* _Exercise_
All lines from the one containing "See supra notes 88-93 and accompanying text." down to the final line of the entries below: return them exactly.

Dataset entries
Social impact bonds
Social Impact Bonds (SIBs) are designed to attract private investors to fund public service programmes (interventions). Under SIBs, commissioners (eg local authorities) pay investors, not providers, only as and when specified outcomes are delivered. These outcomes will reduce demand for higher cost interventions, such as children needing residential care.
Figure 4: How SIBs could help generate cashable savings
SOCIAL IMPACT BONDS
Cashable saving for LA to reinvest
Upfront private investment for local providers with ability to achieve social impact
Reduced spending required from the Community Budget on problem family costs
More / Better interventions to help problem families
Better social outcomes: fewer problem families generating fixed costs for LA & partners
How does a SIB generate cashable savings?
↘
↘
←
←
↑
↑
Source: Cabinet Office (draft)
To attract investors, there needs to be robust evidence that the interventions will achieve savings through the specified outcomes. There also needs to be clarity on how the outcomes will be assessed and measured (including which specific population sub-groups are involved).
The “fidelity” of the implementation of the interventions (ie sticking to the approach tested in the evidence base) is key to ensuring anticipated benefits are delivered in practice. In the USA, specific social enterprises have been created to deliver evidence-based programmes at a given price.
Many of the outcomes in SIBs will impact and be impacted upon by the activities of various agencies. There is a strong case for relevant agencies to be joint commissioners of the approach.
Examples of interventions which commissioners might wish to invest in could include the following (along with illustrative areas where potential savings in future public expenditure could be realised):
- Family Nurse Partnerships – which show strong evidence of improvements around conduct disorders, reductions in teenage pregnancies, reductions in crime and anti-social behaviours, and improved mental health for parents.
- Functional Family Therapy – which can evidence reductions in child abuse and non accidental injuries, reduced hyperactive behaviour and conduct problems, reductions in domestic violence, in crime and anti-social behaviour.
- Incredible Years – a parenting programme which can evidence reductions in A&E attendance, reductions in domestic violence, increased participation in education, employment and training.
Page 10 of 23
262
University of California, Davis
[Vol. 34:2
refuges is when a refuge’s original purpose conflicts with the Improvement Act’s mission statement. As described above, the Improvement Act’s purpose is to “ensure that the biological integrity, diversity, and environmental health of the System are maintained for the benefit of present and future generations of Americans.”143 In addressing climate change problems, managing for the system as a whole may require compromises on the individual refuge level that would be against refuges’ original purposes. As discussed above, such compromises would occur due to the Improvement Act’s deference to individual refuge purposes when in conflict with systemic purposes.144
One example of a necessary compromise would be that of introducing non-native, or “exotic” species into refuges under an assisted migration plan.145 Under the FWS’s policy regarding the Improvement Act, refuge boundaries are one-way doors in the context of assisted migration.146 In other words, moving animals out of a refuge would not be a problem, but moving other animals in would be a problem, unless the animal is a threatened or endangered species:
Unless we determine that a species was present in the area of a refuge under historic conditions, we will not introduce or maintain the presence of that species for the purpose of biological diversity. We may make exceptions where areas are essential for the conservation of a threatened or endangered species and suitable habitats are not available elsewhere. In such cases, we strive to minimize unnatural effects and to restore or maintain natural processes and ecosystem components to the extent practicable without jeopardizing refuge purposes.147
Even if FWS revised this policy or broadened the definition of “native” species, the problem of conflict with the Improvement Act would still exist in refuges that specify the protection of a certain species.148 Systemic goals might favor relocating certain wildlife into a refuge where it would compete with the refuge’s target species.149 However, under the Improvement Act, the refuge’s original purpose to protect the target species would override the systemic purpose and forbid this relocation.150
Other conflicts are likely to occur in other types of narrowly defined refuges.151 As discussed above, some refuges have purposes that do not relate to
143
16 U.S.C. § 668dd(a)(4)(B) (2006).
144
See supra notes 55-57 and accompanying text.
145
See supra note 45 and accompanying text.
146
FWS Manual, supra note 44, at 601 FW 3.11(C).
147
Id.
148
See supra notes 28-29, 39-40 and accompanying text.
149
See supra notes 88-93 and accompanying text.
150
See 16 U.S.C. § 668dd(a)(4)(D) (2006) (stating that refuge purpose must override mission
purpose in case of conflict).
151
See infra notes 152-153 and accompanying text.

* _Solution_
See supra notes 88-93 and accompanying text.
150
See 16 U.S.C. § 668dd(a)(4)(D) (2006) (stating that refuge purpose must override mission
purpose in case of conflict).
151
See infra notes 152-153 and accompanying text.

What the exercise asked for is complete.